Exercise objective –
A word-for-word copy of every entry below is required; the images do not belong in it.

##### Records for the exercise

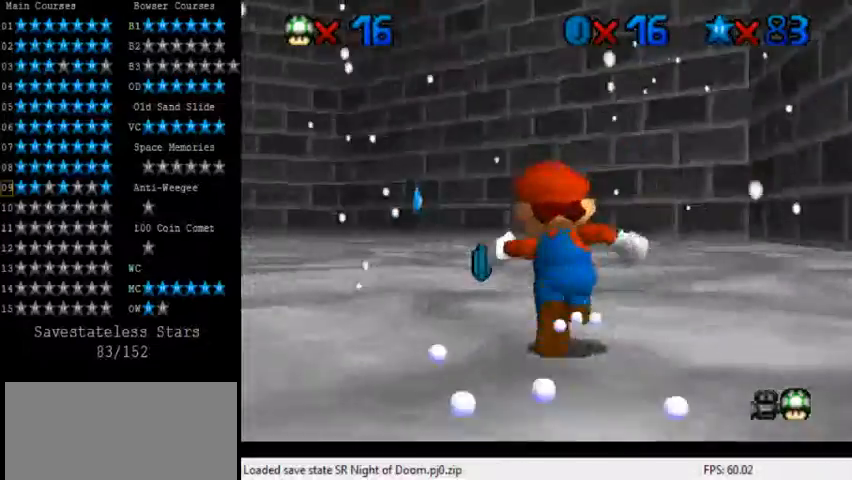
{"keys": ["left"], "events": [[80, "d", "up"], [120, "d", "down"], [200, "up", "up"], [280, "d", "up"], [360, "d", "down"], [360, "left", "down"], [480, "d", "up"]]}
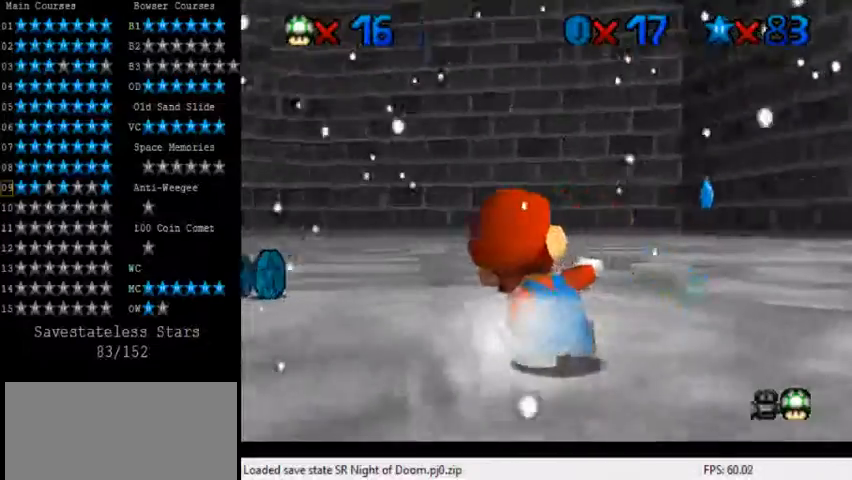
{"keys": ["left"], "events": [[80, "d", "down"], [80, "left", "up"], [120, "d", "up"], [280, "d", "down"], [360, "left", "down"], [400, "d", "up"]]}
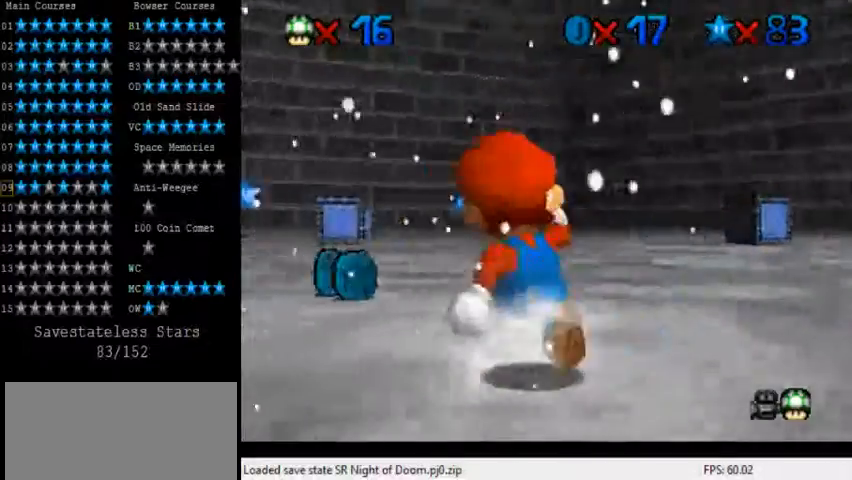
{"keys": ["s"], "events": [[40, "d", "down"], [80, "d", "up"], [200, "left", "up"], [520, "s", "down"]]}
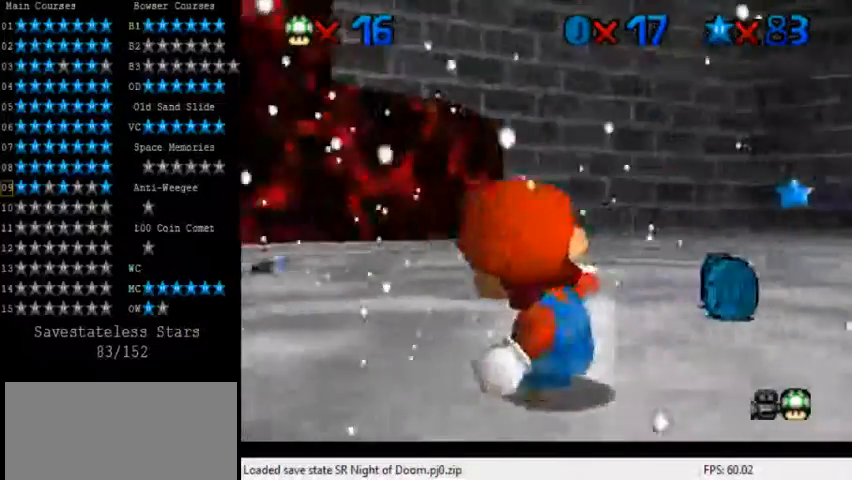
{"keys": ["left"], "events": [[160, "s", "up"], [400, "left", "down"]]}
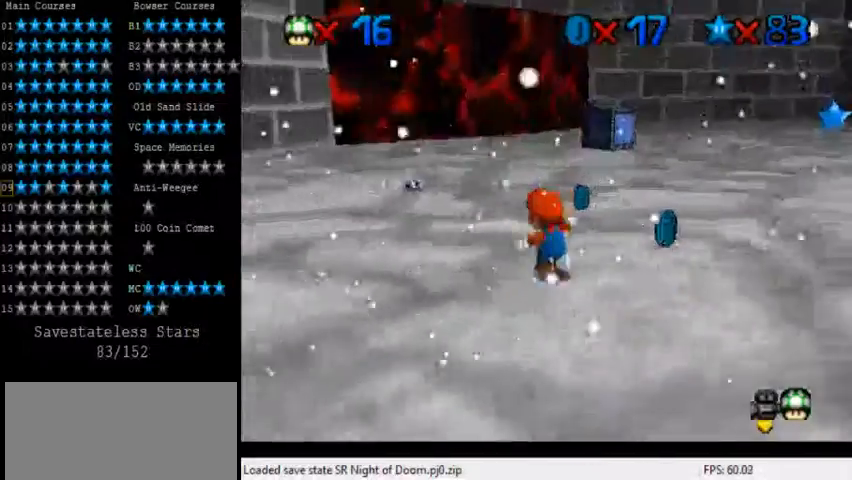
{"keys": ["a", "left", "up"], "events": [[240, "down", "down"], [320, "a", "down"], [400, "a", "up"], [400, "down", "up"], [520, "a", "down"], [520, "up", "down"]]}
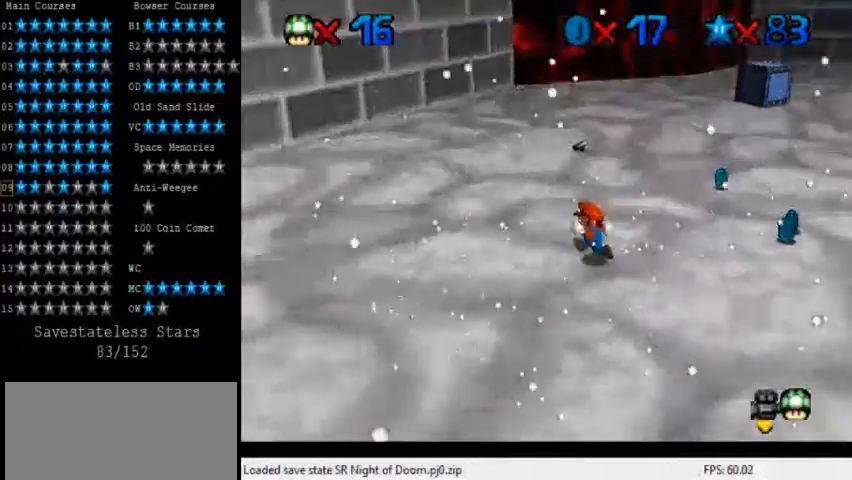
{"keys": ["left", "up"], "events": [[160, "a", "up"], [200, "left", "up"], [360, "left", "down"]]}
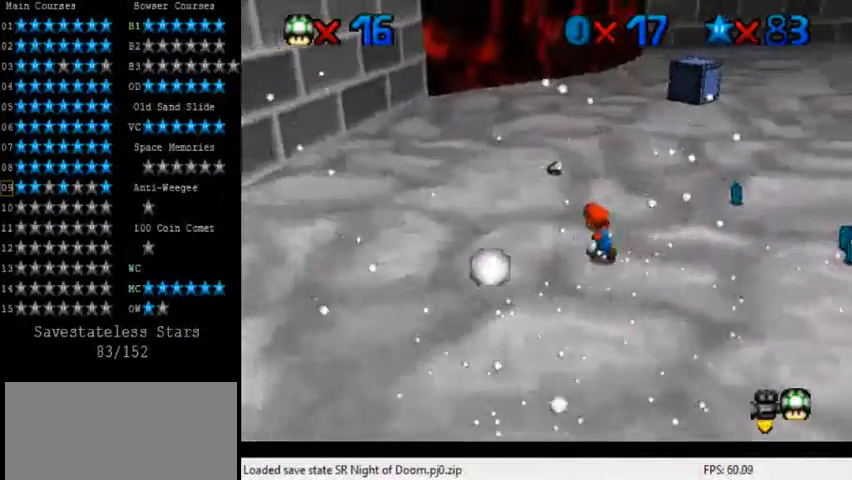
{"keys": ["left", "up"], "events": [[200, "left", "up"], [320, "shift", "down"], [400, "shift", "up"], [520, "left", "down"]]}
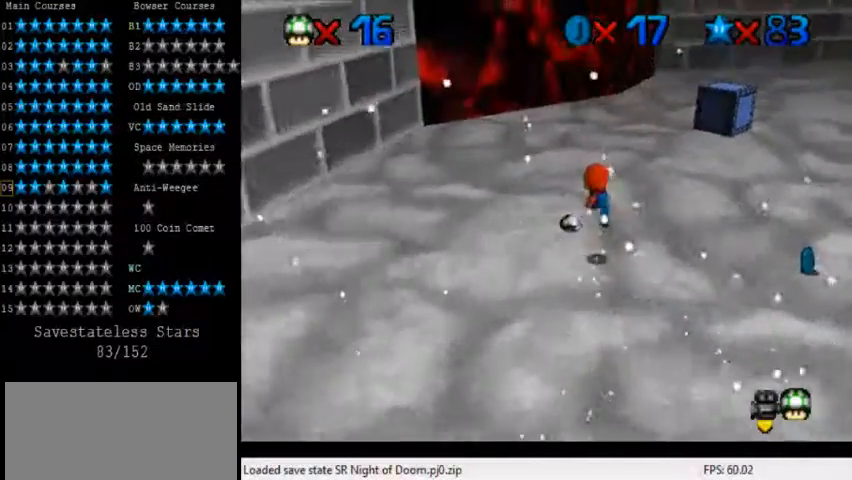
{"keys": ["shift", "up"], "events": [[200, "left", "up"], [240, "ctrl", "down"], [320, "shift", "down"], [400, "ctrl", "up"], [400, "shift", "up"], [440, "shift", "down"]]}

##########

Exercise solution –
{"keys": ["left"], "events": [[80, "d", "up"], [120, "d", "down"], [200, "up", "up"], [280, "d", "up"], [360, "d", "down"], [360, "left", "down"], [480, "d", "up"]]}
{"keys": ["left"], "events": [[80, "d", "down"], [80, "left", "up"], [120, "d", "up"], [280, "d", "down"], [360, "left", "down"], [400, "d", "up"]]}
{"keys": ["s"], "events": [[40, "d", "down"], [80, "d", "up"], [200, "left", "up"], [520, "s", "down"]]}
{"keys": ["left"], "events": [[160, "s", "up"], [400, "left", "down"]]}
{"keys": ["a", "left", "up"], "events": [[240, "down", "down"], [320, "a", "down"], [400, "a", "up"], [400, "down", "up"], [520, "a", "down"], [520, "up", "down"]]}
{"keys": ["left", "up"], "events": [[160, "a", "up"], [200, "left", "up"], [360, "left", "down"]]}
{"keys": ["left", "up"], "events": [[200, "left", "up"], [320, "shift", "down"], [400, "shift", "up"], [520, "left", "down"]]}
{"keys": ["shift", "up"], "events": [[200, "left", "up"], [240, "ctrl", "down"], [320, "shift", "down"], [400, "ctrl", "up"], [400, "shift", "up"], [440, "shift", "down"]]}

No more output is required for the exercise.